**Text:**
##########

To see into the life of things...

Reflection given at Interfaith Communities United for Justice and Peace - March 13th, 2020.

I wonder how I will reflect when I die.

What shall I see? I’d like to think that what comes over me will be similar to two sentiments expressed by the Impressionist artist, Claude Monet, who said:

“To see, we must forget the name of the thing we are looking at.”

And, “People discuss my art and pretend to understand as if it were necessary to understand, when it’s simply necessary to love.”

In other words, what I would like to think, or at least, perceive, is that I shall see and understand that everything, really, was an apparition; an hallucination of some collective imagining that we all believed to be real.

It is a similar sentiment, or thought, reflected in a poem I wrote many years ago that begins with the lines:

“How is it so, to come to this, that through life’s days which end in bliss
“I should have felt such darkened scare at all that I’d encountered there.”

Does life really end in bliss? That state of all-knowing when it is no longer necessary to understand but simply to love. When to see, we merely see, not knowing nor needing to know the name of what we see because, that too, is, in the greater reality, no less an apparition of what we truly see and what is within everything.

##########

**Supplied material:**

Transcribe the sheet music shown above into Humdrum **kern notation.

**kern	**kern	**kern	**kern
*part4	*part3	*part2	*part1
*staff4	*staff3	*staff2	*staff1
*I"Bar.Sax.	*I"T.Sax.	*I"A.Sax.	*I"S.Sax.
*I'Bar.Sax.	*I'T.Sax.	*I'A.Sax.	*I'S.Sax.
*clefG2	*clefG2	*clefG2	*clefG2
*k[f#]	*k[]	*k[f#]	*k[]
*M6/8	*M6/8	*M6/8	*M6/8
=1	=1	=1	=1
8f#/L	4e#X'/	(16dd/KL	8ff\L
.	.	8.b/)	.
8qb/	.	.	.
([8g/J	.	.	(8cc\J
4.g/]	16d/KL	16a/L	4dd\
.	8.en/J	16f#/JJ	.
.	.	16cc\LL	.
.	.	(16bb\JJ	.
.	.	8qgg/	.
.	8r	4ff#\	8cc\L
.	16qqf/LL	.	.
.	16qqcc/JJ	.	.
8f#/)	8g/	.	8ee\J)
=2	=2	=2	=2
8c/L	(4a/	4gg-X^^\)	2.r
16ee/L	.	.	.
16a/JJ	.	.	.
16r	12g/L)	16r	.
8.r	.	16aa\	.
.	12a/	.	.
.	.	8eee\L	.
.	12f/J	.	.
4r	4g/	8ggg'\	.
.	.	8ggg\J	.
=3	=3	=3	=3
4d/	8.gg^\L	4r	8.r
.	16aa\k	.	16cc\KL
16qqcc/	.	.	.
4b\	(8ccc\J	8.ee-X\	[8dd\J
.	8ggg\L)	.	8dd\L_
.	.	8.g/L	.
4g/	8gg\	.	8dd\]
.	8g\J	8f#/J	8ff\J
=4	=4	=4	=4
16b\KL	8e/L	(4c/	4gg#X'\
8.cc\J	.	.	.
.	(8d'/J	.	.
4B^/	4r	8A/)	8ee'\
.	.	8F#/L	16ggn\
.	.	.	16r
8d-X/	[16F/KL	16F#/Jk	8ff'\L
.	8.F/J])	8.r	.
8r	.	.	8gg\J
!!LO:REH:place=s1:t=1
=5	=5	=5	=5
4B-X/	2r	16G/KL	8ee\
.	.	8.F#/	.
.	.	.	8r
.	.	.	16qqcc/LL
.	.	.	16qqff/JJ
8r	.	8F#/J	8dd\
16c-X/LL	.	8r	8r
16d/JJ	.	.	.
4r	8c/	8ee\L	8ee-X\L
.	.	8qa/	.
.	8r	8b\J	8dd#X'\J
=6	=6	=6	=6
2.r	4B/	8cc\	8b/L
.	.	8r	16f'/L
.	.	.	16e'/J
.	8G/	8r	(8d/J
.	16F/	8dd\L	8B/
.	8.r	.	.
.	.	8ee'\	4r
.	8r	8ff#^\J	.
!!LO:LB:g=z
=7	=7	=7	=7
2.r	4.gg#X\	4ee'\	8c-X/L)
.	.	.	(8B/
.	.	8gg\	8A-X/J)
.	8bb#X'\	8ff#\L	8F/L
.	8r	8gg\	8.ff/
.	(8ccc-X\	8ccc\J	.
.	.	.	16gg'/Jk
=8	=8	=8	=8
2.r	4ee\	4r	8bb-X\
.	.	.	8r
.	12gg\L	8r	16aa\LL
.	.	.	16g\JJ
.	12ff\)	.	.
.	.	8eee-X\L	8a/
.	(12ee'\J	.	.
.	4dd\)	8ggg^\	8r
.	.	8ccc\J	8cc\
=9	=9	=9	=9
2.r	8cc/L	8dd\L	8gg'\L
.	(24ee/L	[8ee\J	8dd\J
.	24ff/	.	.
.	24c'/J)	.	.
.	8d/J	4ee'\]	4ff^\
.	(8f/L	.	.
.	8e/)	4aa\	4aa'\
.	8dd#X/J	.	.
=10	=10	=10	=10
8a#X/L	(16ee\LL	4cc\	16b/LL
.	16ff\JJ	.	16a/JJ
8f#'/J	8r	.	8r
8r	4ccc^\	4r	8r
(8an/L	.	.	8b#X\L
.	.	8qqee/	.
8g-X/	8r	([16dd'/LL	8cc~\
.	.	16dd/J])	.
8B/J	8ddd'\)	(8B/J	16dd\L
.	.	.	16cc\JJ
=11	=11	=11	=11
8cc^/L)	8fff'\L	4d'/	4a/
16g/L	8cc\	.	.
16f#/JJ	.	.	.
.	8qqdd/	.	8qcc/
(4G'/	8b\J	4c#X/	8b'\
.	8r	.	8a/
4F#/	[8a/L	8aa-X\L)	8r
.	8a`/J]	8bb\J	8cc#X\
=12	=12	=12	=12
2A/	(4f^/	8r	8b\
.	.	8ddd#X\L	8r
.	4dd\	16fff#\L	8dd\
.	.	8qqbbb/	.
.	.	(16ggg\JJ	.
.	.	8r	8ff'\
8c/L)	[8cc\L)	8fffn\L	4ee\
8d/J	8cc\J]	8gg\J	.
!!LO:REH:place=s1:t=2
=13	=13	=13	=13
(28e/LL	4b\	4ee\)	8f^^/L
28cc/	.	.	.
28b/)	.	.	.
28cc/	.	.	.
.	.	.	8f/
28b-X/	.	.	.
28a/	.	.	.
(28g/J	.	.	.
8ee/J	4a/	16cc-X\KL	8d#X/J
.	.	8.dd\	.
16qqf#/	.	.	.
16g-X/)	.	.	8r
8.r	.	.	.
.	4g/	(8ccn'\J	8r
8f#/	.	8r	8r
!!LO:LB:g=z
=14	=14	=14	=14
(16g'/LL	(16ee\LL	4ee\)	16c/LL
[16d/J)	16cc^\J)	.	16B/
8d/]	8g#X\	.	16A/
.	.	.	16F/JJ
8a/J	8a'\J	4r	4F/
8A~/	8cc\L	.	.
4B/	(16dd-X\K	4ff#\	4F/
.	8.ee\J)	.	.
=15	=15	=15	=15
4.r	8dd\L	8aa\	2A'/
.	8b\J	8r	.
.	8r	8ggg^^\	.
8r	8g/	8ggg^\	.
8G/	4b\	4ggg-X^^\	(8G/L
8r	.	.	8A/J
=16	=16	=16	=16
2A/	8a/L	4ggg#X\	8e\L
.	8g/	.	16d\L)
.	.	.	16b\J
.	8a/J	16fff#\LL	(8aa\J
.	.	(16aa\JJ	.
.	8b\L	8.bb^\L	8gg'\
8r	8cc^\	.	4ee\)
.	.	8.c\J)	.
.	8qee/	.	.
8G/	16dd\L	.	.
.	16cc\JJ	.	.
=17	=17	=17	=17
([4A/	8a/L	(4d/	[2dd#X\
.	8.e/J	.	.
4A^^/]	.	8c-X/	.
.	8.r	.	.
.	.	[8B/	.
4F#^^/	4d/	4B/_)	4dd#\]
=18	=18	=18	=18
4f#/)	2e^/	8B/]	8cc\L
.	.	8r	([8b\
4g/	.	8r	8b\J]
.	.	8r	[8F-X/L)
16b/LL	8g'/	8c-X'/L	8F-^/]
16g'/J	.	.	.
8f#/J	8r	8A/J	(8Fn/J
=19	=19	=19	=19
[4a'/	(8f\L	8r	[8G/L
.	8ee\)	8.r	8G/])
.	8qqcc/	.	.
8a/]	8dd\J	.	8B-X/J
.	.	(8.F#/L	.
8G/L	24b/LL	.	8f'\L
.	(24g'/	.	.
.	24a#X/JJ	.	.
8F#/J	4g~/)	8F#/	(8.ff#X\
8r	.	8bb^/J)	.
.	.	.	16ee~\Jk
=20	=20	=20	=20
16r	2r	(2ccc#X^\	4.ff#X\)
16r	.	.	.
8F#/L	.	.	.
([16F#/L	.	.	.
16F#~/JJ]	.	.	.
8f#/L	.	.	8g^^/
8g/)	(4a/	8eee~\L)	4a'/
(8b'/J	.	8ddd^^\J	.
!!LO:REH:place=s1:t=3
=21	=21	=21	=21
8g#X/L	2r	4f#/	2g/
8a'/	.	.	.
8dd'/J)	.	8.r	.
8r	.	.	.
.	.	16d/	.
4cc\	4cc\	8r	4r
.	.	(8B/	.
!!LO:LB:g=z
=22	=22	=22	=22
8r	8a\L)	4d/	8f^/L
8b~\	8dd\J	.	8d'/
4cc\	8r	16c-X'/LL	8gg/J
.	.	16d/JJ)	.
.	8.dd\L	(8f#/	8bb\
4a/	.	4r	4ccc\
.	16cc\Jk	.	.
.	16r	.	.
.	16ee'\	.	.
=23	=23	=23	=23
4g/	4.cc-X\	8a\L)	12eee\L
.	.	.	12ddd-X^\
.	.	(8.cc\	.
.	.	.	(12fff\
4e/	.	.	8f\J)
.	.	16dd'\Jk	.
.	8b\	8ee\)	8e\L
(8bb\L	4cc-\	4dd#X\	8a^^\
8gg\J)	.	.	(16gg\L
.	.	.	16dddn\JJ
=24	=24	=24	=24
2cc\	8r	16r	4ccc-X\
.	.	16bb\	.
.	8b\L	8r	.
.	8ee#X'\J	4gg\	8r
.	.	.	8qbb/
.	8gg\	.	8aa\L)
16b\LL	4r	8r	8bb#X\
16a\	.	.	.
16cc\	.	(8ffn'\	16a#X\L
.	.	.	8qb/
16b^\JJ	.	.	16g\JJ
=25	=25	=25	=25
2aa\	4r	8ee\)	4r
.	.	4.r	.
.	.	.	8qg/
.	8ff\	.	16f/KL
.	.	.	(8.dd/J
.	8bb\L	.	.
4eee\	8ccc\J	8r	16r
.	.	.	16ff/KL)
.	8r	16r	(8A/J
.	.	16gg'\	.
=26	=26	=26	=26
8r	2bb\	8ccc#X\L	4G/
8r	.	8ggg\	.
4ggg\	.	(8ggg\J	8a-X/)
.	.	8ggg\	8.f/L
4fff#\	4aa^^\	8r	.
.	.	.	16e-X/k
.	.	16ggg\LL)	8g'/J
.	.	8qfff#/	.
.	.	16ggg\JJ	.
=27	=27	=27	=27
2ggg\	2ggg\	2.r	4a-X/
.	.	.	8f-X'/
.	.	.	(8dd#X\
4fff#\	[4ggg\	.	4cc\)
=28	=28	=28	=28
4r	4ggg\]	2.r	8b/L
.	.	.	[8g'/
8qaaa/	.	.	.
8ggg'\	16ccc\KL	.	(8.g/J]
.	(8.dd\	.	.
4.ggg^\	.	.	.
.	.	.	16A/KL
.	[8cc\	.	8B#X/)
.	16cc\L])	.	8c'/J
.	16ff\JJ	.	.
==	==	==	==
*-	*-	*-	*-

##########

**Problems and tasks:**
**a.** Which Impressionist artist does the reflection quote?
**b.** Write out the reflection word for word, starting at "Reflection given at" and ending at "to be real.".

**Responses for each task:**
**a.** Claude Monet

**b.**
Reflection given at Interfaith Communities United for Justice and Peace - March 13th, 2020.

I wonder how I will reflect when I die.

What shall I see? I’d like to think that what comes over me will be similar to two sentiments expressed by the Impressionist artist, Claude Monet, who said:

“To see, we must forget the name of the thing we are looking at.”

And, “People discuss my art and pretend to understand as if it were necessary to understand, when it’s simply necessary to love.”

In other words, what I would like to think, or at least, perceive, is that I shall see and understand that everything, really, was an apparition; an hallucination of some collective imagining that we all believed to be real.